===== Study material

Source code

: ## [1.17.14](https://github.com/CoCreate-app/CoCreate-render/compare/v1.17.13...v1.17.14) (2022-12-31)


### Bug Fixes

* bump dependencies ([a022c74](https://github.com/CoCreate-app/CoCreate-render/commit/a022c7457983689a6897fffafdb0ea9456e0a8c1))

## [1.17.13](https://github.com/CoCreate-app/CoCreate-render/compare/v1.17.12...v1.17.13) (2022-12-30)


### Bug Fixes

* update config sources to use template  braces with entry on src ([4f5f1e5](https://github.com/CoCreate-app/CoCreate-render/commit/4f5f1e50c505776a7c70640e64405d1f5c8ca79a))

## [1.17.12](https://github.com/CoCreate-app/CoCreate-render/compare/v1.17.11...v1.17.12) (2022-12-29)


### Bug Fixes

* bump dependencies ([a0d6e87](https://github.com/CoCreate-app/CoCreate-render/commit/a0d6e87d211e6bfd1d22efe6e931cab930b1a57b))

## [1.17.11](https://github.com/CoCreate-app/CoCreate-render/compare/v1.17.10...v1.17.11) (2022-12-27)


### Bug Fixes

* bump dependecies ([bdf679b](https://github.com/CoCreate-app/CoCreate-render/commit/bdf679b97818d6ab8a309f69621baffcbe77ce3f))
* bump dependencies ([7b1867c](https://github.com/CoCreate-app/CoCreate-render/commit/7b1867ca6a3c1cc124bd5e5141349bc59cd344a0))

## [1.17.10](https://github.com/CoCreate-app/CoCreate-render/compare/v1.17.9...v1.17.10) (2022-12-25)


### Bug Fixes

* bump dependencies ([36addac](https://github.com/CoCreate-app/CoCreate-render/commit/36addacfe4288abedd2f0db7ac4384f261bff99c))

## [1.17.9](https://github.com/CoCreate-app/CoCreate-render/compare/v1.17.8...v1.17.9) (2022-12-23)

==========

:: Requirement ::
For the records above, restate every line word for word.

:: Task response ::
Source code

: ## [1.17.14](https://github.com/CoCreate-app/CoCreate-render/compare/v1.17.13...v1.17.14) (2022-12-31)


### Bug Fixes

* bump dependencies ([a022c74](https://github.com/CoCreate-app/CoCreate-render/commit/a022c7457983689a6897fffafdb0ea9456e0a8c1))

## [1.17.13](https://github.com/CoCreate-app/CoCreate-render/compare/v1.17.12...v1.17.13) (2022-12-30)


### Bug Fixes

* update config sources to use template  braces with entry on src ([4f5f1e5](https://github.com/CoCreate-app/CoCreate-render/commit/4f5f1e50c505776a7c70640e64405d1f5c8ca79a))

## [1.17.12](https://github.com/CoCreate-app/CoCreate-render/compare/v1.17.11...v1.17.12) (2022-12-29)


### Bug Fixes

* bump dependencies ([a0d6e87](https://github.com/CoCreate-app/CoCreate-render/commit/a0d6e87d211e6bfd1d22efe6e931cab930b1a57b))

## [1.17.11](https://github.com/CoCreate-app/CoCreate-render/compare/v1.17.10...v1.17.11) (2022-12-27)


### Bug Fixes

* bump dependecies ([bdf679b](https://github.com/CoCreate-app/CoCreate-render/commit/bdf679b97818d6ab8a309f69621baffcbe77ce3f))
* bump dependencies ([7b1867c](https://github.com/CoCreate-app/CoCreate-render/commit/7b1867ca6a3c1cc124bd5e5141349bc59cd344a0))

## [1.17.10](https://github.com/CoCreate-app/CoCreate-render/compare/v1.17.9...v1.17.10) (2022-12-25)


### Bug Fixes

* bump dependencies ([36addac](https://github.com/CoCreate-app/CoCreate-render/commit/36addacfe4288abedd2f0db7ac4384f261bff99c))

## [1.17.9](https://github.com/CoCreate-app/CoCreate-render/compare/v1.17.8...v1.17.9) (2022-12-23)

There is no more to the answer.